The security risks occur primarily at two levels: at the virtual machine manager (VMM) layer where the host OS resides, and at the virtual machine instance layer where the guest OSes reside. Misconfiguration can occur in both layers that would allow security risks to be uncontrolled and unmitigated.
The fact is that when done manually, setting configurations properly is tedious, slow and error-prone. As information security practitioners, our goal should be to ensure that all configuration settings at the VMM and guest OS layers are properly defined, implemented and verified. There’s already lots of great guidance on how to do this from respected third parties and vendors, including Center for Internet Security, VMware, and so forth.
And of course, because we are appropriately paranoid, we must "trust, but verify." This is where you need automated tools to help achieve and maintain known and trusted states, so you can find variance and quickly fix it. Information security will own parts of these settings, but where they don’t, they need to hold the relevant parties accountable for ensuring that their portions of the infrastructure are locked down (e.g., VMM manager, servers, networks, databases, applications, etc.)
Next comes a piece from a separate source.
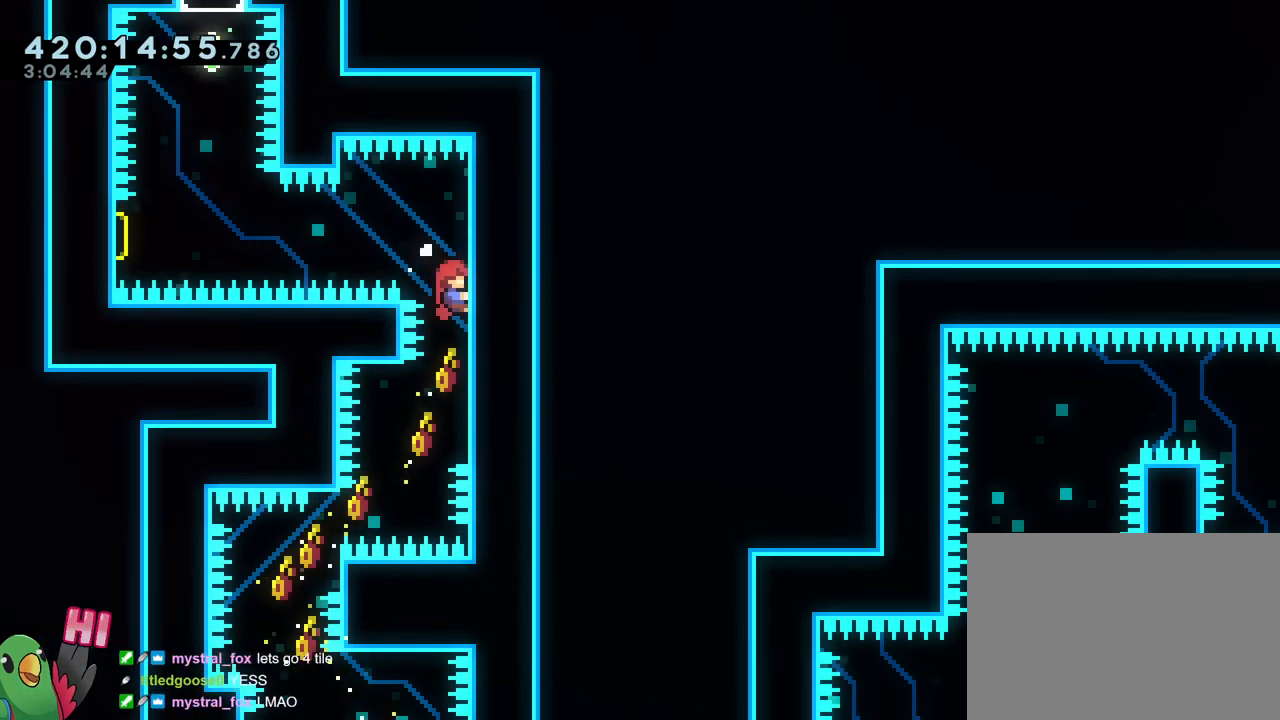
{"buttons": ["L2"], "left_stick": "left", "right_stick": "center", "events": [[100, "B", "down"], [100, "left_stick", "up-left"], [150, "left_stick", "left"], [183, "B", "up"], [267, "right_stick", "down"], [334, "Y", "down"], [367, "right_stick", "center"], [384, "DPAD_LEFT", "down"], [434, "DPAD_LEFT", "up"], [484, "Y", "up"]]}
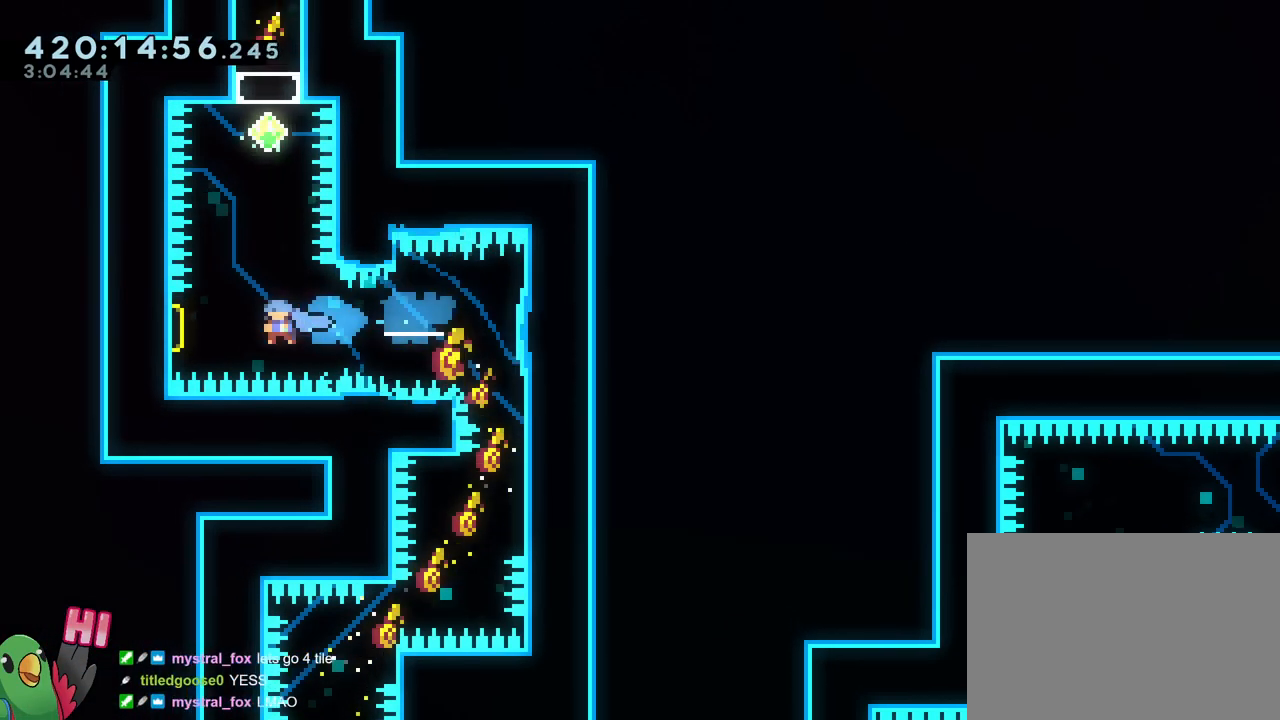
{"buttons": ["L2"], "left_stick": "up-right", "right_stick": "center", "events": [[34, "left_stick", "up-left"], [167, "Y", "down"], [167, "left_stick", "up"], [334, "Y", "up"], [467, "left_stick", "up-right"]]}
Incidentally, information security can’t do any of this they’re not aware that virtualization is being used. This requires some situational awareness, so some sleuthing around may be required to even find out where virtualization is being used, and by whom.
Thanks for taking the time to share with us and contributing to the thought leadership series on the security laboratory Gene and congratulations of the birth of your first son Reid, he looks just like you, though a tad smaller! I can't wait to see how long it takes till you give him his first composition book!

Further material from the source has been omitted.